– Видите ли, мы с вами потревожили самых опасных демонов вашей души. Разумеется, они начали обороняться. Но это образно говоря. Если вам угодно, можем сравнить происходящее с надрывом воспаления. Мы его прокололи, пошел гной (он попытался изобразить жестами брызги гноя), сначала его будет много, потом меньше и меньше, и только потом, – он описал перед собой плавную дугу, его острый палец был похож на скальпель, – вы снова придете в новую точку равновесия, в которой все это, поверьте мне, всё всё уйдет. Но вы конечно удалой! Не у всех и не всегда этот выход бывает такой силы, но мы с вами видимо задели важный нарыв. И это хорошо. Я вас уверяю, приступы будут еще. Я вам говорил, что вам надо понаблюдать за собой пару недель, поэтому мы с вами и не спешим со следующей встречей.
К слову, Леонид Андреевич ничего такого вспомнить не смог, никаких таких разговоров. Впрочем, озвучивать это он не стал. Ведь после сеанса все было в каком-то своем флере, в котором потеряться могло что угодно. Тем более Николай Степанович только что все это для верности проговорил.
– Ну, что, времени у нас уже нет, жду вас так же. Если что-то страшное снова случится, прошу вас, звоните сразу, можно прямо в момент приступа, я вам помогу! Вот мой личный номер, звоните обязательно, и я вас направлю. – Пока Леонид Андреевич старательно прятал визитку в визитницу, Николай Степанович посмотрел на часы и вежливо попросил, – с минуты на минуту должен прийти пациент.
И вот, вполне удовлетворенный Розанов выходит из кабинета, сразу достает обратно только что спрятанную визитку, чтобы повнимательнее разглядеть, останавливается у двери и вертит ее в руках, теребит ногтем золоченый край. Дверь за ним плавно закрывается до щелчка, а впереди у лифтов он видит девушку. Пока вдалеке. Копаясь в сумочке, она кивком головы откидывает волосы, и дальше высматривая что-то в сумке, идет к нему, и они уже оба движутся друг другу навстречу. Хорошо сложенная, со своеобразной резкой грацией. Когда она наконец отрывается от своей сумки они встречаются взглядами и оба узнают друг друга. Та картина, которую он так силился поймать в фокус, смотря в пустоту, полностью утонув в гобеленовом кресле, теперь сложилась целиком.
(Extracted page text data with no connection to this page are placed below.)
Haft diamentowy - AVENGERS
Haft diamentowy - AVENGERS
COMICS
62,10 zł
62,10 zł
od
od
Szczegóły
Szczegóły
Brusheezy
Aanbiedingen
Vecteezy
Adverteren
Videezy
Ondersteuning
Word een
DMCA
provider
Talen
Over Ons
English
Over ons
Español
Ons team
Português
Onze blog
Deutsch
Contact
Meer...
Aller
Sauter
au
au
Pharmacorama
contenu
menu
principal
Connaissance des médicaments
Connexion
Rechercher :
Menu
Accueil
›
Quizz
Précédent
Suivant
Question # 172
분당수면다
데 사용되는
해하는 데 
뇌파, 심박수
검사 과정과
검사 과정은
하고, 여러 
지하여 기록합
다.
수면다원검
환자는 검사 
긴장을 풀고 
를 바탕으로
Это была она, та самая пациентка. У нее были абсолютно черные глаза, она улыбается как тогда, и из под ее верхней губы выглядывают два белых острых кончика клыков. Черные глаза и маленькие клыки делали ее похожей на какого-то неведомого зверька. Леонид Андреевич тут же снова ощутил всё что было. Дальнейшее произошло быстро. Она вежливо поздоровалась. Он ей ответил:
– Здравствуйте. Вы снова к Николай Степанычу?
– К сожалению, да.
Он не понял, почему к сожалению, но не стал в это вдаваться. Вместо того он интуитивно поймал ее настроение и предложил сбежать.
– Может быть к черту его? Прогуляем сеанс? Прямо сейчас.
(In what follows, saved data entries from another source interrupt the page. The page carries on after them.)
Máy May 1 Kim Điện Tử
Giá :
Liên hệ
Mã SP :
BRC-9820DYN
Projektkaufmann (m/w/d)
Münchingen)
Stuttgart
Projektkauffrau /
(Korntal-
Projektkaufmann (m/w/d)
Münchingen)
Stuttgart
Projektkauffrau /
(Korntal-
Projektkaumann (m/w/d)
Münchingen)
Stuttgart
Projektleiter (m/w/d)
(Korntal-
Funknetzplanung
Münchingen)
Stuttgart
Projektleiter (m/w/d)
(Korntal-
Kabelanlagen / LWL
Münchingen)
Она засмеялась. Он не понял, что это был за смех. Но на всякий случай сделал вид, что пошутил и тоже хихикнул. Она спешила, сказала что-то невнятное и пошла дальше. Он тоже сказал что-то невнятное, непонятное даже для самого себя, и тоже пошел своей дорогой. На его лице еще на какое-то время по инерции задержалась улыбка. Внутри он уже был пуст. Такая импровизация и такой промах! Ладно, что там. Бывает по разному. Нет – так нет. Что значит этот отказ? Вариантов тьма. Стал вспоминать ее лицо, все что успел уловить. Скулы, были скулы, были губы, были и глаза, и ресницы. Все это было, но все это не то. Здесь что-то неуловимое. Ковыляя в сторону лифта, он задумался, он попытался зафиксировать свои ощущения, и вдруг застал себя врасплох. Нет, он даже испугался.